Communities fighting hate—online and off
In addition to using social media to spread awareness, AAPI citizens and community organizations are holding virtual town halls, organizing their own citizen patrols, and delivering food to elderly people in their communities in response to the attacks.
Asian American organizations from San Francisco and Oakland gathered Feb. 9 in an online press conference to demand support services for victims and their families and community investment in resources and infrastructure.
“Our seniors shouldn’t have to live in fear,” said Jing Jing He from the Asian Pacific Environmental Network. “Our residents shouldn’t be forced out of their homes and our Chinatown small business owners and residents should not need to form their own patrol teams to fend for themselves.”
Stanley Pun, co-director of Asian Youth Promoting Advocacy and Leadership, said harmful stereotypes and scapegoating rhetoric by politicians escalated anti-Asian violence.
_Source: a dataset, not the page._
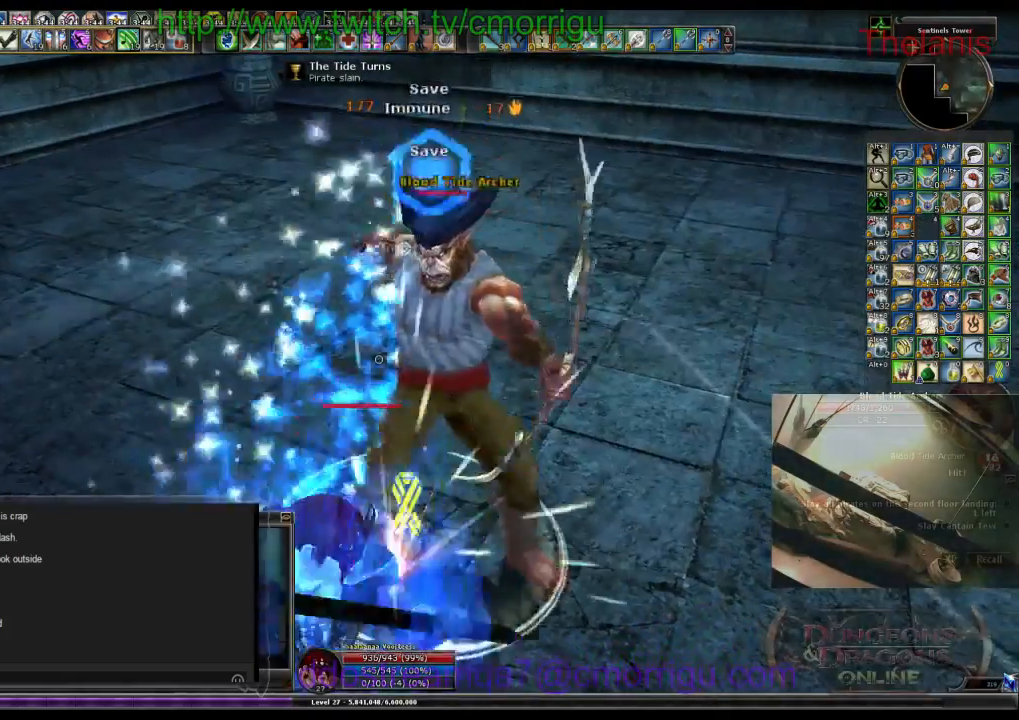
{"keys": [], "events": []}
According to Factbase, President Donald Trump used the phrase “Chinese virus” more than 20 times between March 16 and March 30, 2020, to refer to the coronavirus. Racially targeted expressions have historically been used in anti-immigrant rhetoric and invoke fear and disgust toward members of a certain group.
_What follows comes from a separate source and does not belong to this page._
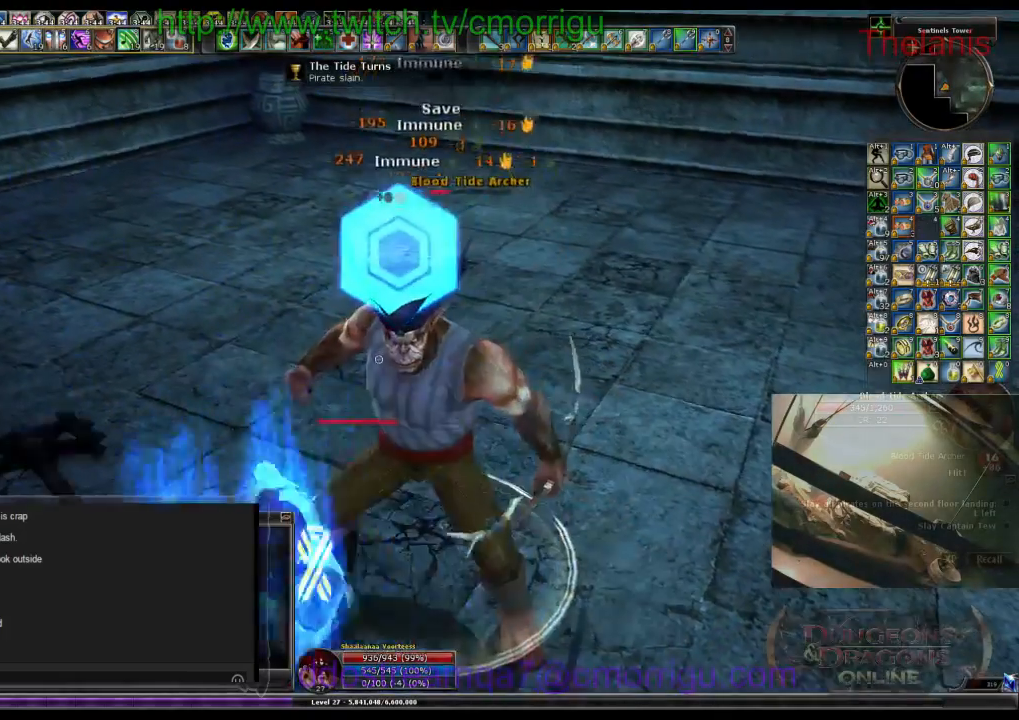
{"keys": [], "events": []}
“[AAPI youth] feel the pain, sadness, anger and frustration of being both a target of racism while also having their stories and struggles invisibilized due to false narratives,” Pun said.
Leung no longer hides her face. It’s been almost two years since she first made herself visible online, and she now actively works toward leaning on and being more open with others.
“The heart of racism is misunderstanding,” Leung said. “We should be unified in our voicing of racism. Community is everything.”